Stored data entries
· · · · ·
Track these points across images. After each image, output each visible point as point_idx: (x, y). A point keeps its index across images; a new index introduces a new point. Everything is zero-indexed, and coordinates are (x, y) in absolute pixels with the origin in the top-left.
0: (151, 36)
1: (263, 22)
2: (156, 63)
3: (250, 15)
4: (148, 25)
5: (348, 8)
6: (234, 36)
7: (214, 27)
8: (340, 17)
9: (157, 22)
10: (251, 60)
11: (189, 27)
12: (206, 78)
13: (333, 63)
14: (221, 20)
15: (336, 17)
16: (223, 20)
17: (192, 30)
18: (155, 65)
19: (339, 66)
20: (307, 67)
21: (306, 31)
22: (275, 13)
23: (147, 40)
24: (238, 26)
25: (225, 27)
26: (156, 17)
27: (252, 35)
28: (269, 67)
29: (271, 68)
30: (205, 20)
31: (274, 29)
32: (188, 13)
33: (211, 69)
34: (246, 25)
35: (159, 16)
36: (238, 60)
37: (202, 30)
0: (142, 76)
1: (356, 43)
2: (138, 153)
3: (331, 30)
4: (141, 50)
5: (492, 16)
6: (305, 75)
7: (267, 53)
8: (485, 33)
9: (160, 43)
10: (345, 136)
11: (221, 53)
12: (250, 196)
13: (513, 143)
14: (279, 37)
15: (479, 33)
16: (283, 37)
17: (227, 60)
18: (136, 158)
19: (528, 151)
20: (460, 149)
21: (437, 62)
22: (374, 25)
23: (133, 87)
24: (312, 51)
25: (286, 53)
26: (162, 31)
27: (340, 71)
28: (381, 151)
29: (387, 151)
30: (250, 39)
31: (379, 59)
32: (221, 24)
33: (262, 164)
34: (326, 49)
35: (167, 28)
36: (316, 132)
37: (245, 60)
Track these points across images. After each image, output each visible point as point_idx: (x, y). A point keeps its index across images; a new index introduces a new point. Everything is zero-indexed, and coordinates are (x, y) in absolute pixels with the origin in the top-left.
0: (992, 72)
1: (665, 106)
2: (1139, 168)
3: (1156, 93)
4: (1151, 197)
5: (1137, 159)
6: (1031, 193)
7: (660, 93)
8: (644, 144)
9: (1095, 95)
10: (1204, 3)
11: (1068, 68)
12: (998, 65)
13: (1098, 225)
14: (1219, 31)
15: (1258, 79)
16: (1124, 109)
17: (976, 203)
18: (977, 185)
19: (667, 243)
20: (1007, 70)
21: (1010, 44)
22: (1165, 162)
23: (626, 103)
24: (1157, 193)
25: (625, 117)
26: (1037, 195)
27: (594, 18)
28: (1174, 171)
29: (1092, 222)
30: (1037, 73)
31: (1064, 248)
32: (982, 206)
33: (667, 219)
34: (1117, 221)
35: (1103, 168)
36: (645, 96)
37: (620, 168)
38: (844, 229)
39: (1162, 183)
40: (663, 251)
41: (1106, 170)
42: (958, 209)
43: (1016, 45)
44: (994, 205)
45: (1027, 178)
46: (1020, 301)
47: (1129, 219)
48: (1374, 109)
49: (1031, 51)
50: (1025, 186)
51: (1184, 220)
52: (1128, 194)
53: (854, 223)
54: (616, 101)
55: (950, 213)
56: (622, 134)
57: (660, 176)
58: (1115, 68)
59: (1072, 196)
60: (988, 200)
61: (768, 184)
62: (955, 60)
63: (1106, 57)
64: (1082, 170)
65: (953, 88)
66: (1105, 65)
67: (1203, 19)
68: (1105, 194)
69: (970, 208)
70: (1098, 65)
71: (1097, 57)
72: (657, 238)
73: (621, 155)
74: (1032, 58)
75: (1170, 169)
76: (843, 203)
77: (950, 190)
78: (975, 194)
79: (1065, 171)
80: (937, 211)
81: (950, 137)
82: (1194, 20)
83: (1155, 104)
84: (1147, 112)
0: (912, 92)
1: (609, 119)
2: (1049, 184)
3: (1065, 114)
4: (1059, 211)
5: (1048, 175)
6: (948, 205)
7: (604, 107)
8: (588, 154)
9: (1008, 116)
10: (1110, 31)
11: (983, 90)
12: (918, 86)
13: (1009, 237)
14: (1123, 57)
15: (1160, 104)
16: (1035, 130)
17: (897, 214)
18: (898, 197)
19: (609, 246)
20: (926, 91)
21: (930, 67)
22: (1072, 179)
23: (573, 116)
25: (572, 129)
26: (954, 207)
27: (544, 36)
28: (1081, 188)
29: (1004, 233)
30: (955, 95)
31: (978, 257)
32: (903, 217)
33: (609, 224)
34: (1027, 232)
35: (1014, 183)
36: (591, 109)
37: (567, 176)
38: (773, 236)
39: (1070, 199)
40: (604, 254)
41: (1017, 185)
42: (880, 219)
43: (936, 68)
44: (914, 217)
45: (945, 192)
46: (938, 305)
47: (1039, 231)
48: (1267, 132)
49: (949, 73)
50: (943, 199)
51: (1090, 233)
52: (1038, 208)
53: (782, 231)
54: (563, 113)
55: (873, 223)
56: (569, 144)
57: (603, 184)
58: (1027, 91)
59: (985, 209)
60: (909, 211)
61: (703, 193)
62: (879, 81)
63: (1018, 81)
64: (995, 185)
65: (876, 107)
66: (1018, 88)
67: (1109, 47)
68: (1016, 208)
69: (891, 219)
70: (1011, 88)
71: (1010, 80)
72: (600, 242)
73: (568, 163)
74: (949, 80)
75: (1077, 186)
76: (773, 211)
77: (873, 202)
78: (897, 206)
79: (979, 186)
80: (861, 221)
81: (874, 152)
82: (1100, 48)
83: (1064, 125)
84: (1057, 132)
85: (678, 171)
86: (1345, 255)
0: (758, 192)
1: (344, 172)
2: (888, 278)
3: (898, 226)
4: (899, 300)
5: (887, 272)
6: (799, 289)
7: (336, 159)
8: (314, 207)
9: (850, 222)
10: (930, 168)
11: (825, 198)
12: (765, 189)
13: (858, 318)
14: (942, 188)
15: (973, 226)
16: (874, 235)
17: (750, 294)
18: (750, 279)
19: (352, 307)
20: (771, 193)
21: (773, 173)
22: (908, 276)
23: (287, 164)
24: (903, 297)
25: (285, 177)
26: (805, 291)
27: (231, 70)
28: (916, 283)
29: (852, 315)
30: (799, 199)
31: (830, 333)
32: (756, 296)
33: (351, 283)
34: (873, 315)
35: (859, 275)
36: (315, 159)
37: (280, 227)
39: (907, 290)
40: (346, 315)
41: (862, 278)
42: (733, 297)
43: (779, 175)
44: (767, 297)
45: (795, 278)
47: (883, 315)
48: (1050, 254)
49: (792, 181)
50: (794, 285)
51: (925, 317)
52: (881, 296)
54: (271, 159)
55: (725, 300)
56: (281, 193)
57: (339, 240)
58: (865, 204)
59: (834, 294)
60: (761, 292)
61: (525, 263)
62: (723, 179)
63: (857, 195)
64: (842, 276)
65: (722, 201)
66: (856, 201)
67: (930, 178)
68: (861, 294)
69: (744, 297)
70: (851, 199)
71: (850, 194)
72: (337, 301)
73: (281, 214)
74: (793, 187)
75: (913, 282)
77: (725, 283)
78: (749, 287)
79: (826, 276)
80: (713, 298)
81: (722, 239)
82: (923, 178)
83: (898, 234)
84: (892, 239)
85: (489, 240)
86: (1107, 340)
· · · · ·
### INSTRUCTIONS FOR THE TASK
Retype, exactly and in full, the lines above from the one containing "5: (1137, 159)" through the one containing "83: (1155, 104)".

### WRITTEN REPLY
5: (1137, 159)
6: (1031, 193)
7: (660, 93)
8: (644, 144)
9: (1095, 95)
10: (1204, 3)
11: (1068, 68)
12: (998, 65)
13: (1098, 225)
14: (1219, 31)
15: (1258, 79)
16: (1124, 109)
17: (976, 203)
18: (977, 185)
19: (667, 243)
20: (1007, 70)
21: (1010, 44)
22: (1165, 162)
23: (626, 103)
24: (1157, 193)
25: (625, 117)
26: (1037, 195)
27: (594, 18)
28: (1174, 171)
29: (1092, 222)
30: (1037, 73)
31: (1064, 248)
32: (982, 206)
33: (667, 219)
34: (1117, 221)
35: (1103, 168)
36: (645, 96)
37: (620, 168)
38: (844, 229)
39: (1162, 183)
40: (663, 251)
41: (1106, 170)
42: (958, 209)
43: (1016, 45)
44: (994, 205)
45: (1027, 178)
46: (1020, 301)
47: (1129, 219)
48: (1374, 109)
49: (1031, 51)
50: (1025, 186)
51: (1184, 220)
52: (1128, 194)
53: (854, 223)
54: (616, 101)
55: (950, 213)
56: (622, 134)
57: (660, 176)
58: (1115, 68)
59: (1072, 196)
60: (988, 200)
61: (768, 184)
62: (955, 60)
63: (1106, 57)
64: (1082, 170)
65: (953, 88)
66: (1105, 65)
67: (1203, 19)
68: (1105, 194)
69: (970, 208)
70: (1098, 65)
71: (1097, 57)
72: (657, 238)
73: (621, 155)
74: (1032, 58)
75: (1170, 169)
76: (843, 203)
77: (950, 190)
78: (975, 194)
79: (1065, 171)
80: (937, 211)
81: (950, 137)
82: (1194, 20)
83: (1155, 104)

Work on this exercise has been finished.